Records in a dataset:
########
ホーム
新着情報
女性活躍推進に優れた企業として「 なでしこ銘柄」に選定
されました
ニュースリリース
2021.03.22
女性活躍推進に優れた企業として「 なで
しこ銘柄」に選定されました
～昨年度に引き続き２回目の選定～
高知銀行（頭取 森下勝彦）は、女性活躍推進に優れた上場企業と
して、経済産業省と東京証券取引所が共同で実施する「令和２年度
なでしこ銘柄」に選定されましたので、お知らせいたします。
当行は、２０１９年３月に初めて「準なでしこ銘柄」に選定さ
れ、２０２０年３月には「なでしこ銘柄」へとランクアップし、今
########
__Task to carry out__. Copy every line of the records above, keeping each character and line break as it appears.

__Written solution__.
ホーム
新着情報
女性活躍推進に優れた企業として「 なでしこ銘柄」に選定
されました
ニュースリリース
2021.03.22
女性活躍推進に優れた企業として「 なで
しこ銘柄」に選定されました
～昨年度に引き続き２回目の選定～
高知銀行（頭取 森下勝彦）は、女性活躍推進に優れた上場企業と
して、経済産業省と東京証券取引所が共同で実施する「令和２年度
なでしこ銘柄」に選定されましたので、お知らせいたします。
当行は、２０１９年３月に初めて「準なでしこ銘柄」に選定さ
れ、２０２０年３月には「なでしこ銘柄」へとランクアップし、今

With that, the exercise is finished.